→ PROVIDED INFORMATION
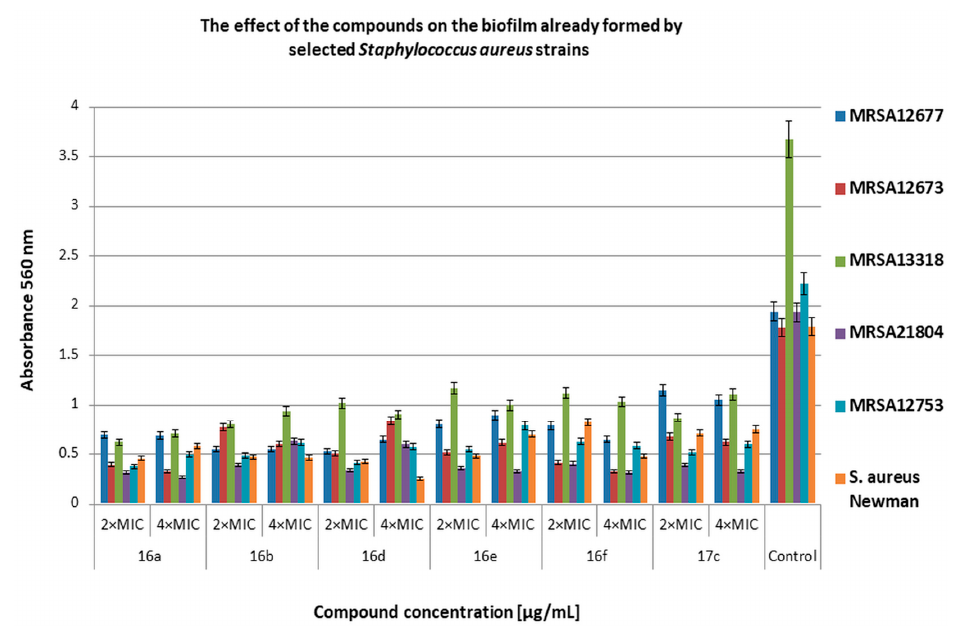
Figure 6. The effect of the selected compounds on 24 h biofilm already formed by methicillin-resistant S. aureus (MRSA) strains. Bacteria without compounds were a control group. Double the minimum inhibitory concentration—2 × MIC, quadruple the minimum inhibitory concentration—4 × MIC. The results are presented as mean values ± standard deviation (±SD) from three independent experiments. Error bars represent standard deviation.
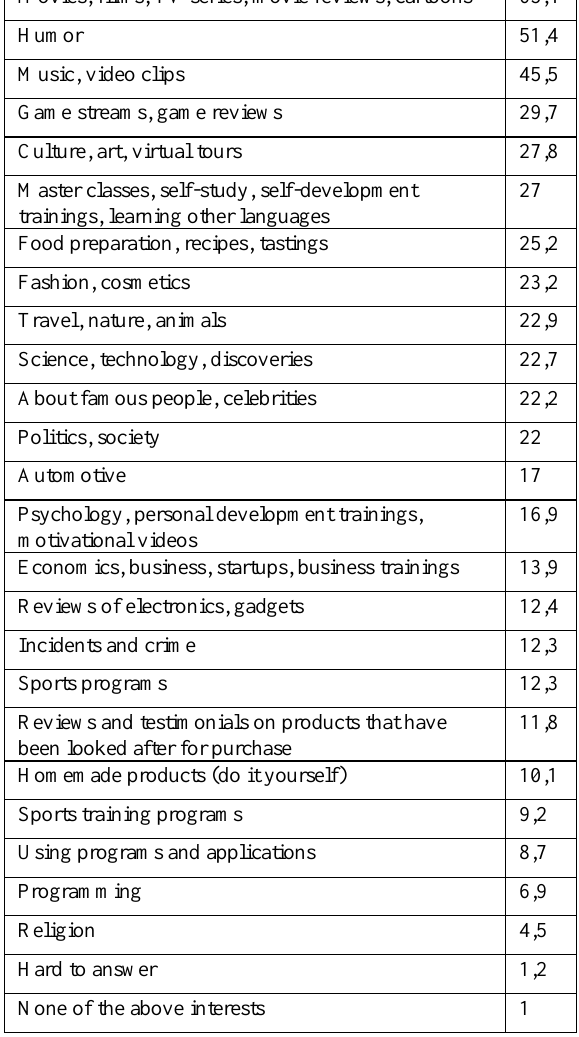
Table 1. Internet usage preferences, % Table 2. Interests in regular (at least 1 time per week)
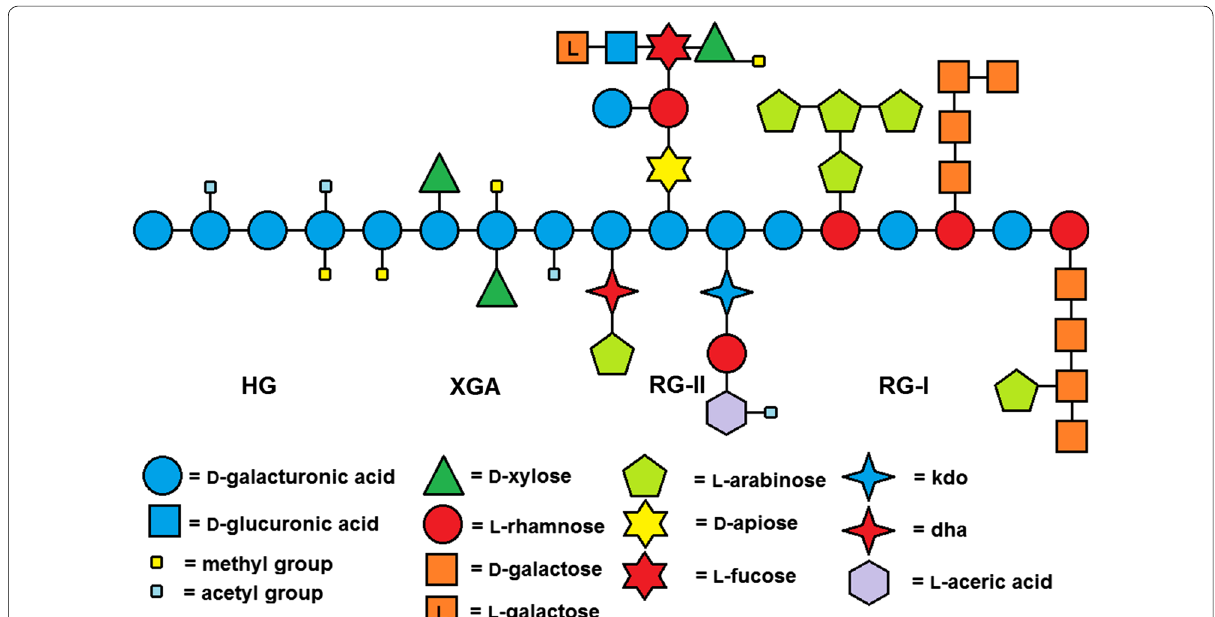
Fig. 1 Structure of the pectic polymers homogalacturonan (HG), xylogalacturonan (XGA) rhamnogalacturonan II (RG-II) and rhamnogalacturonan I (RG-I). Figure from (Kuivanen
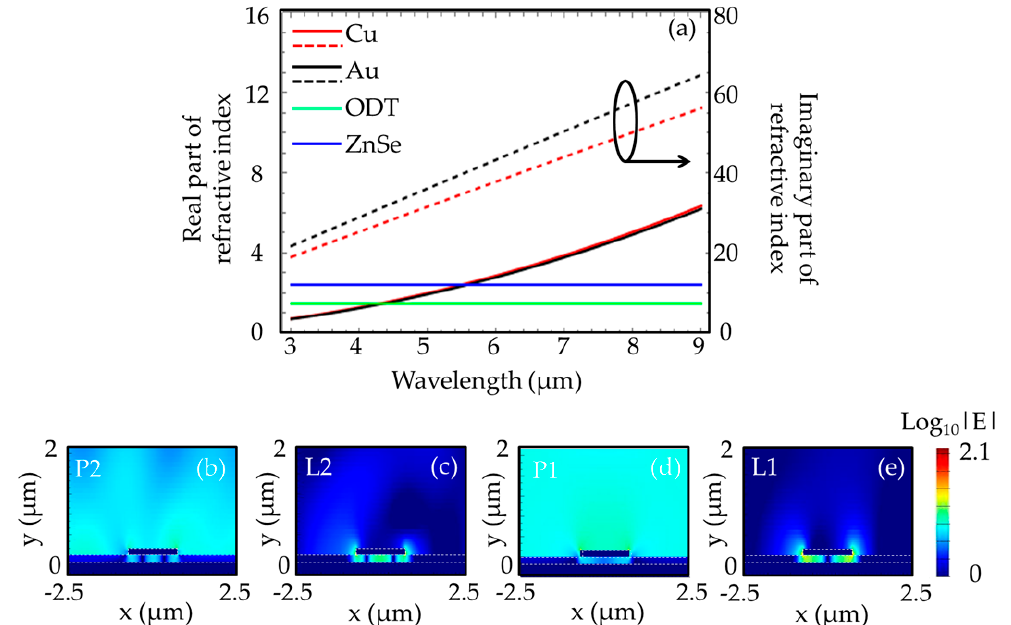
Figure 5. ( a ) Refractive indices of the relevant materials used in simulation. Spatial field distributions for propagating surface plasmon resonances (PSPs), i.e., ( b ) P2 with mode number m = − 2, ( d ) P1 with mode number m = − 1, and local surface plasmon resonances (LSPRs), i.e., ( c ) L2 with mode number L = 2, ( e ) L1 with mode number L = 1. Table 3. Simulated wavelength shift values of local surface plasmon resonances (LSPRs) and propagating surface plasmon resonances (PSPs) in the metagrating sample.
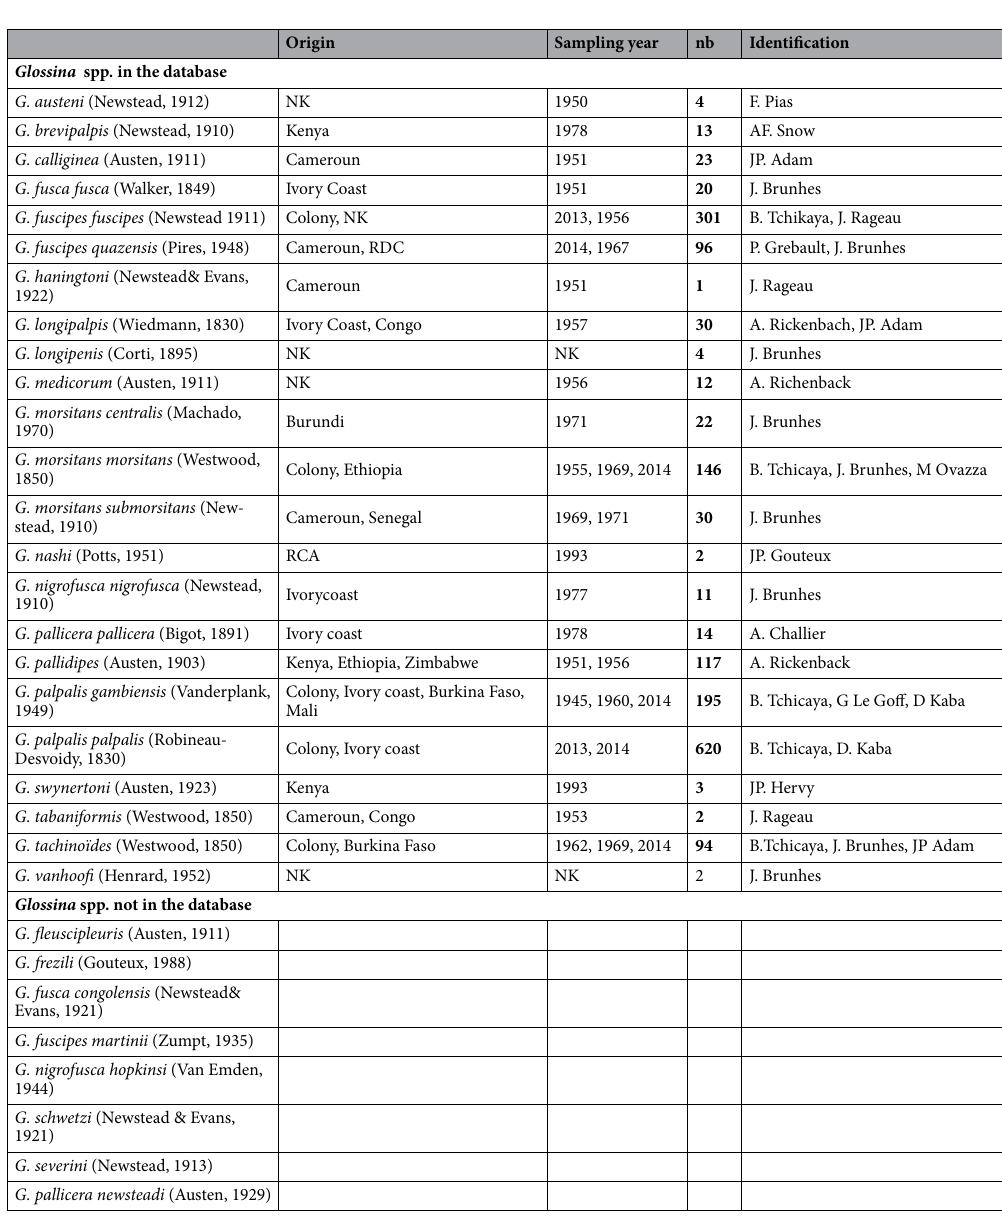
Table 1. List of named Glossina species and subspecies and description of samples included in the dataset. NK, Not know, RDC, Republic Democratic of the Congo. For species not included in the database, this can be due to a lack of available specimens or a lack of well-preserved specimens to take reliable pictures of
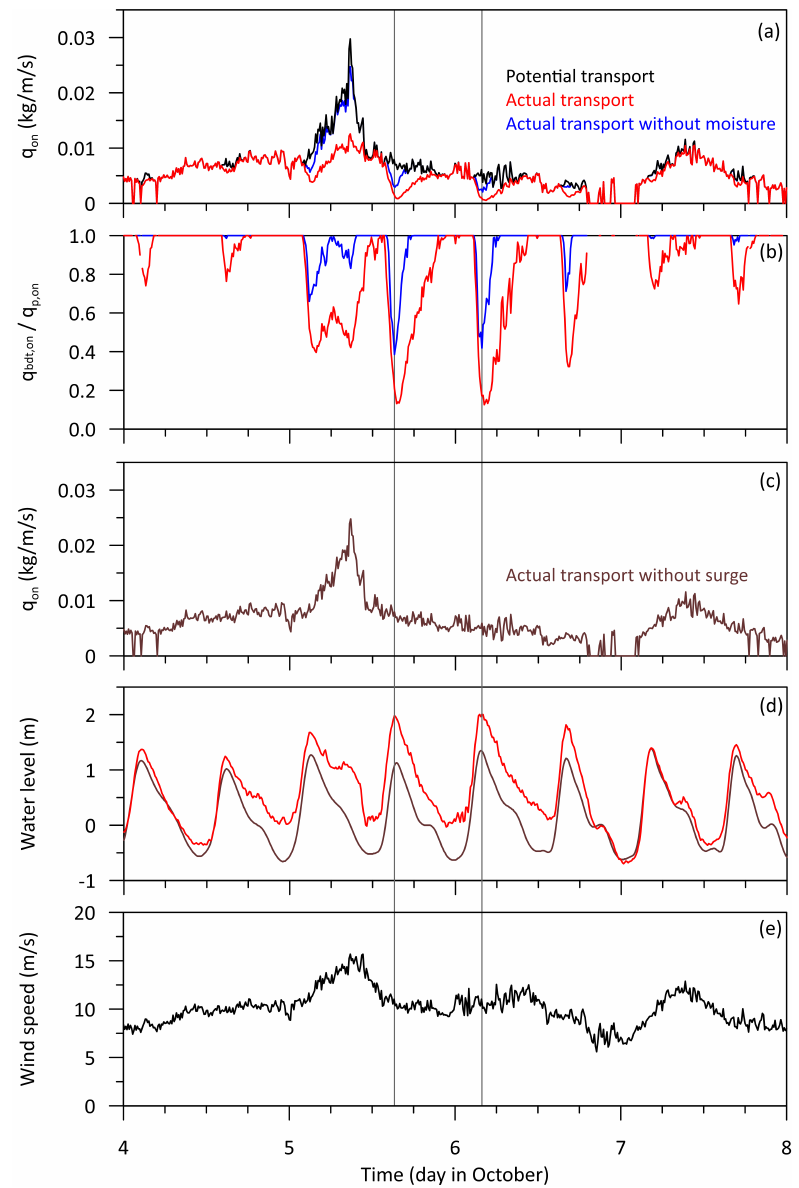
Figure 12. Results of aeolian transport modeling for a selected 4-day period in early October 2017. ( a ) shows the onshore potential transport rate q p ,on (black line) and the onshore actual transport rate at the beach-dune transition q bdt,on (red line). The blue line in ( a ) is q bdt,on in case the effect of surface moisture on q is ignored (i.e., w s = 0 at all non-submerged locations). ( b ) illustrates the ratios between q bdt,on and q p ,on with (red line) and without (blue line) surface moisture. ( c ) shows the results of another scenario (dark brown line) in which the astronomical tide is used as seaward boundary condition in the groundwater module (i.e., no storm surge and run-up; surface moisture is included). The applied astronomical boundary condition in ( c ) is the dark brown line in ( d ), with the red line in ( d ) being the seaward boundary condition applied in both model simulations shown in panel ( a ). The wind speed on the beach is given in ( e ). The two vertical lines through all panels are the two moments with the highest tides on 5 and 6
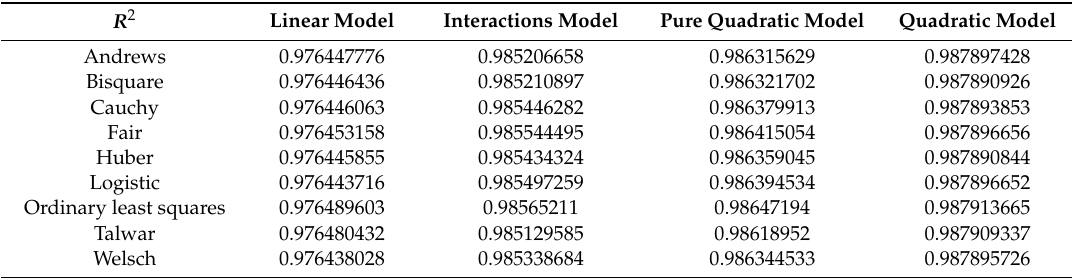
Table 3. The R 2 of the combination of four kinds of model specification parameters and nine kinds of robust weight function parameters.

→ YOUR GOAL
Go through the entries above and output them exactly, without pictures.

→ ANSWER BOX
Figure 6. The effect of the selected compounds on 24 h biofilm already formed by methicillin-resistant S. aureus (MRSA) strains. Bacteria without compounds were a control group. Double the minimum inhibitory concentration—2 × MIC, quadruple the minimum inhibitory concentration—4 × MIC. The results are presented as mean values ± standard deviation (±SD) from three independent experiments. Error bars represent standard deviation.
Table 1. Internet usage preferences, % Table 2. Interests in regular (at least 1 time per week)
Fig. 1 Structure of the pectic polymers homogalacturonan (HG), xylogalacturonan (XGA) rhamnogalacturonan II (RG-II) and rhamnogalacturonan I (RG-I). Figure from (Kuivanen
Figure 5. ( a ) Refractive indices of the relevant materials used in simulation. Spatial field distributions for propagating surface plasmon resonances (PSPs), i.e., ( b ) P2 with mode number m = − 2, ( d ) P1 with mode number m = − 1, and local surface plasmon resonances (LSPRs), i.e., ( c ) L2 with mode number L = 2, ( e ) L1 with mode number L = 1. Table 3. Simulated wavelength shift values of local surface plasmon resonances (LSPRs) and propagating surface plasmon resonances (PSPs) in the metagrating sample.
Table 1. List of named Glossina species and subspecies and description of samples included in the dataset. NK, Not know, RDC, Republic Democratic of the Congo. For species not included in the database, this can be due to a lack of available specimens or a lack of well-preserved specimens to take reliable pictures of
Figure 12. Results of aeolian transport modeling for a selected 4-day period in early October 2017. ( a ) shows the onshore potential transport rate q p ,on (black line) and the onshore actual transport rate at the beach-dune transition q bdt,on (red line). The blue line in ( a ) is q bdt,on in case the effect of surface moisture on q is ignored (i.e., w s = 0 at all non-submerged locations). ( b ) illustrates the ratios between q bdt,on and q p ,on with (red line) and without (blue line) surface moisture. ( c ) shows the results of another scenario (dark brown line) in which the astronomical tide is used as seaward boundary condition in the groundwater module (i.e., no storm surge and run-up; surface moisture is included). The applied astronomical boundary condition in ( c ) is the dark brown line in ( d ), with the red line in ( d ) being the seaward boundary condition applied in both model simulations shown in panel ( a ). The wind speed on the beach is given in ( e ). The two vertical lines through all panels are the two moments with the highest tides on 5 and 6
Table 3. The R 2 of the combination of four kinds of model specification parameters and nine kinds of robust weight function parameters.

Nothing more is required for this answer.